Scumbria, Re: Why a double speed ALU is almost useless

And Intel just hired all those engineers to spend so much time and design something that is almost useless ? There must be something so special about working for Intel that attracts all those stupid engineers to work for it whereas all the smart guys work for some other companies :-)

gary



To: Scumbria who wrote (107850)8/21/2000 10:54:15 AM
From: Elmer  Read Replies (2) | Respond to of 186894
 
Re: "Why a double speed ALU is almost useless"

I am saddened to hear that if only Intel's designers had contacted you they would have known their efforts were for not. Obviously they had no idea what they were doing and just threw it in there because they thought it sounded snappy.

EP



To: Scumbria who wrote (107850)8/21/2000 10:59:04 AM
From: Tony Viola  Read Replies (1) | Respond to of 186894
 
Not useless to me. I look at it this way: the ALU is used for a high percentage of CPU instruction executions. For all the fewer cycles of ALU busy time that there are because of the double speed ALU, the entire pipeline gets to take advantage of all the extra time gained. In other words, those "slower" pipeline stages still have to wait quite often for faster stages ahead of them. The faster the ALU gets those quick ALU executions the heck out of the way the faster the slower ones can advance.
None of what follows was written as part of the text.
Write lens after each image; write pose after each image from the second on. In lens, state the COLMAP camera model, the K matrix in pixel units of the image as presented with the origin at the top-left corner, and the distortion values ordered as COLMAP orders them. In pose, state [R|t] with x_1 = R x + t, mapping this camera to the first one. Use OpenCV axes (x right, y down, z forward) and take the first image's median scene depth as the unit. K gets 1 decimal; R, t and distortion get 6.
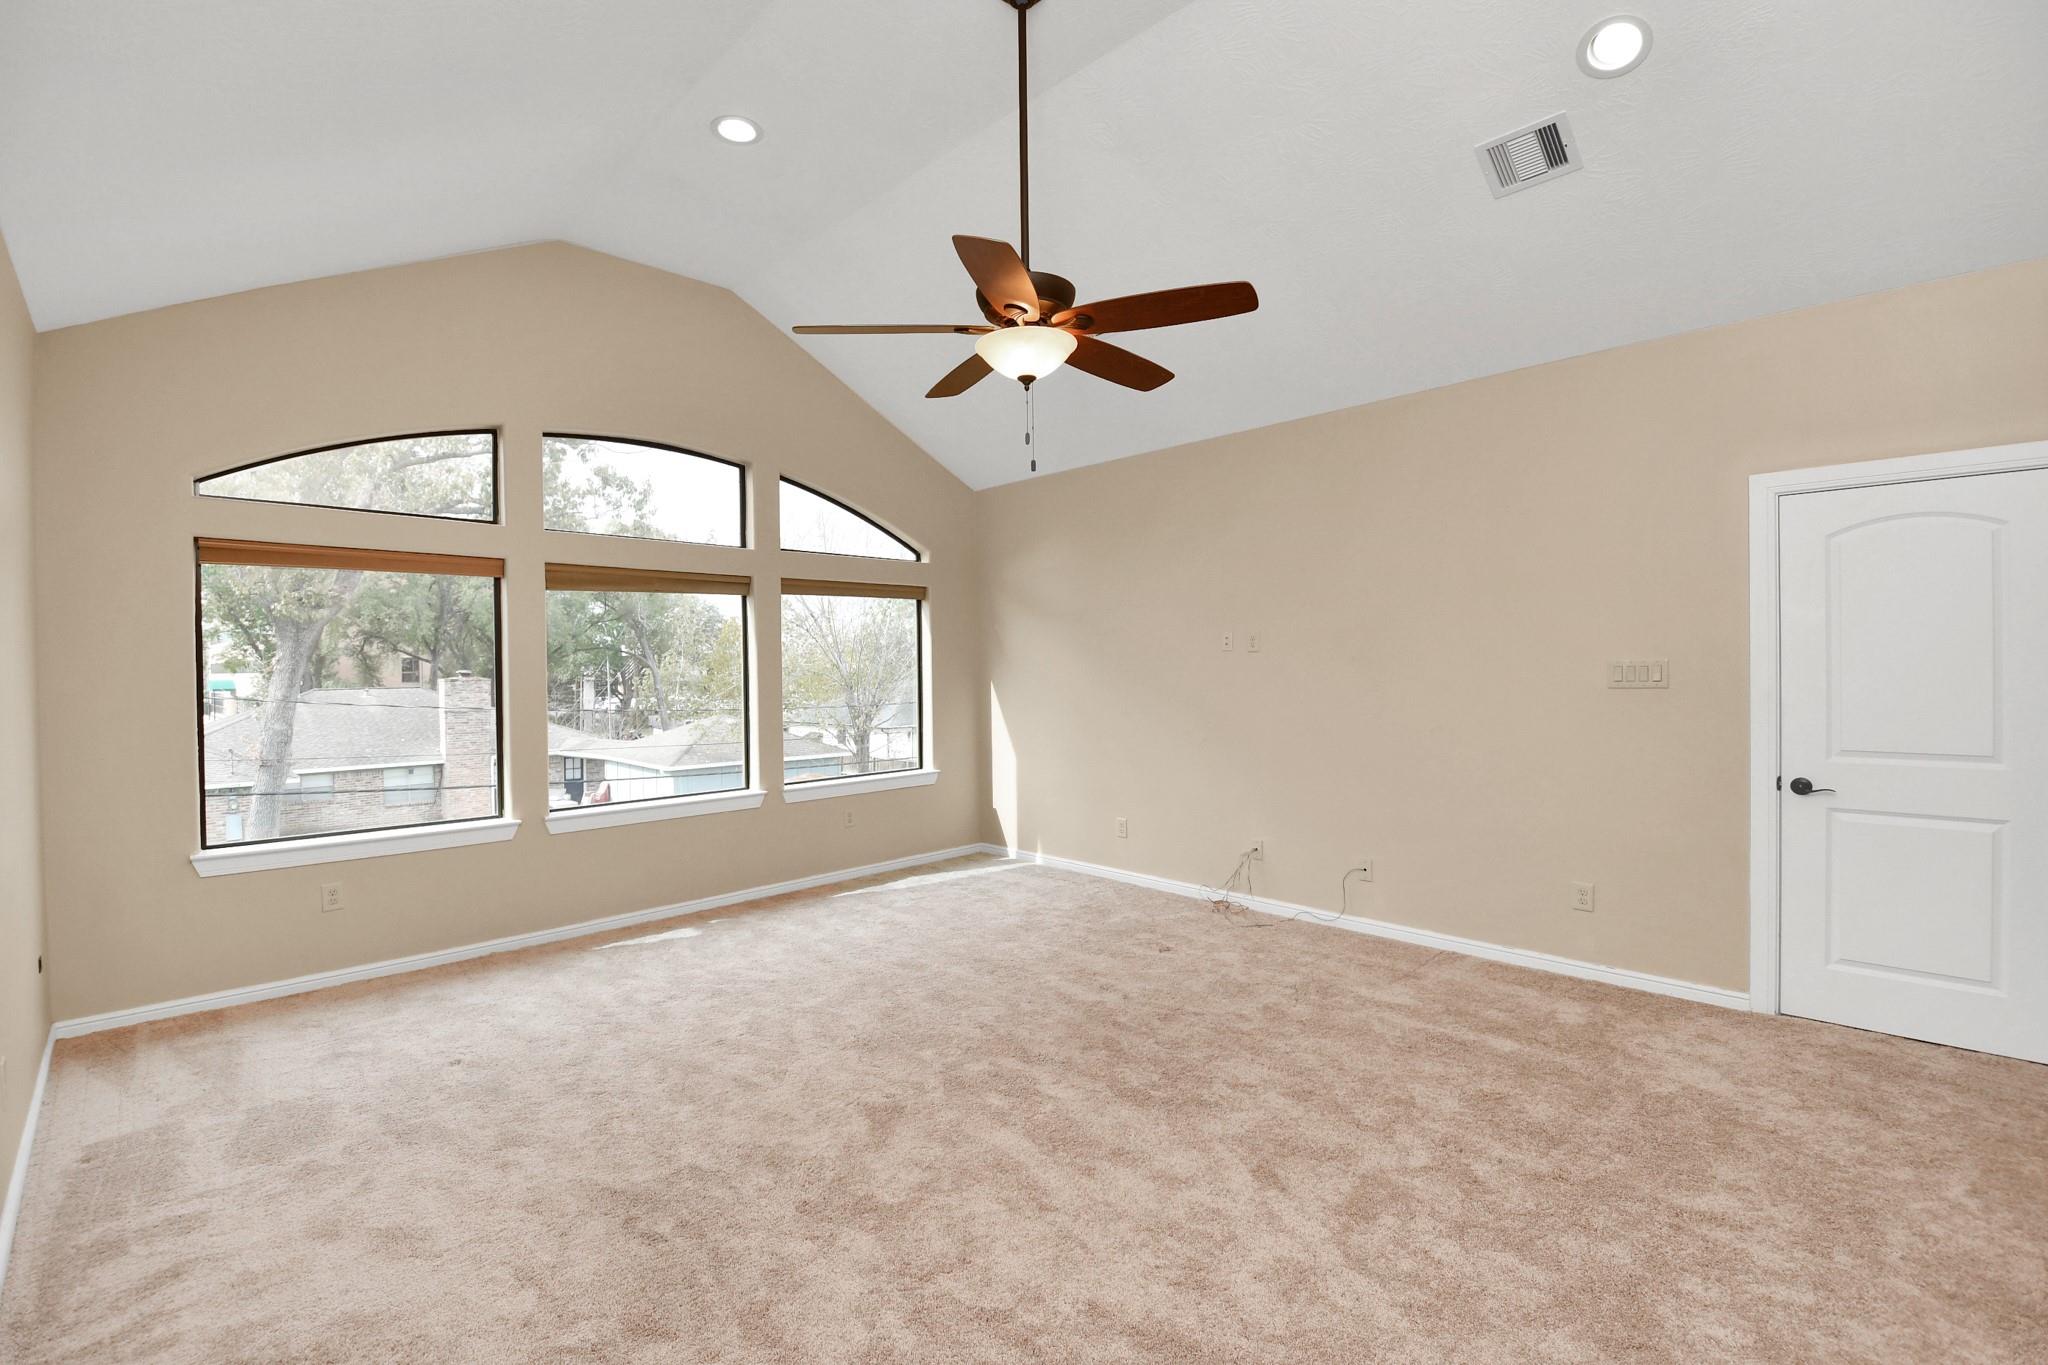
lens RADIAL K [[885.8, 0, 1029.3], [0, 885.8, 676.7], [0, 0, 1]] dist [0.001695, -0.000172]
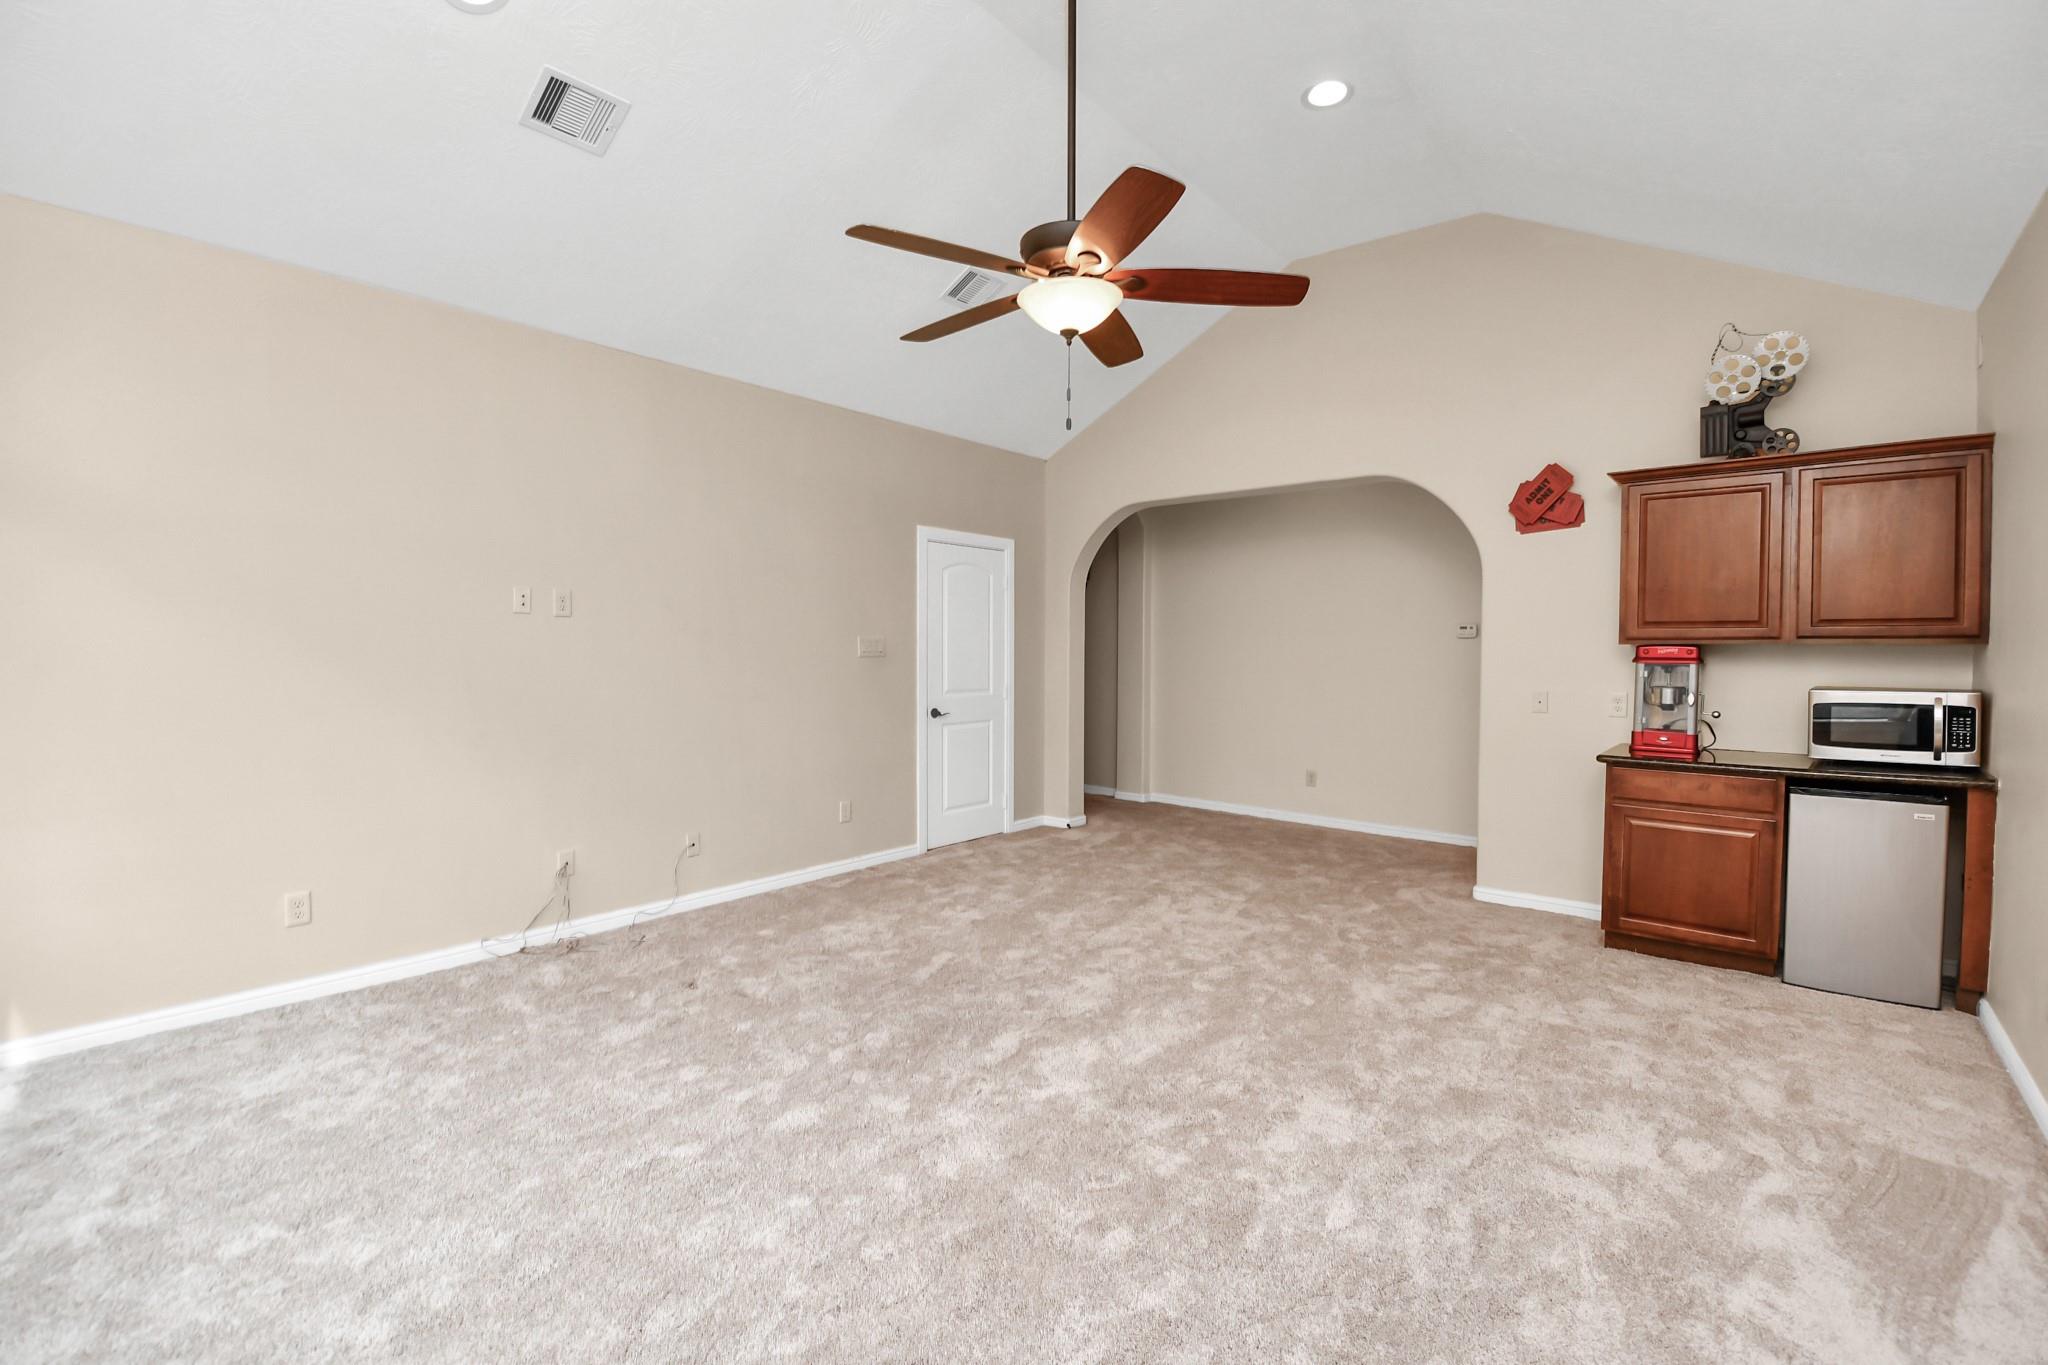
lens RADIAL K [[885.8, 0, 1022.8], [0, 885.8, 679.2], [0, 0, 1]] dist [0.001695, -0.000172]
pose [[-0.075119, -0.022361, 0.996924, -0.594609], [0.011517, 0.999662, 0.023290, 0.015072], [-0.997108, 0.013231, -0.074836, 0.679000]]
An analogy: toolbooths quite a few years ago put machines in that you could throw your money into, and you didn't even have to stop. These result in everyone getting through faster, the people throwing their money in, and the people that have to break a ten.

Tony



To: Scumbria who wrote (107850)8/21/2000 12:50:23 PM
From: Tenchusatsu  Read Replies (1) | Respond to of 186894
 
Scumbria, <If they made the speed limit on one mile of the Bay Bridge 100MPH, would that allow more people to get through the toll booth each hour?>

You just described Flynn's Bottleneck (named after a guy who made money off of stating the obvious). The number of instructions you execute is directly limited by the number of instructions you fetch. No self-respecting CPU architect would ever forget about that bottleneck.

In my opinion, there are two uses for a double-speed ALU:

1) You only need to implement half as many execution pipes.

2) Certain data hazards can be bypassed. If there is an instruction that depends on the results of the previous instruction, both can be sent down the double-speed ALU and be executed in one (regular) clock cycle. Two execution units running at normal speed will need two clock cycles to handle those instructions (thereby leaving one unit unutilized).

Tenchusatsu



To: Scumbria who wrote (107850)8/21/2000 9:40:43 PM
From: Paul Engel  Respond to of 186894
 
SCUMbria - Re: "Why a double speed ALU is almost useless."

Because AMD didn't think of it first.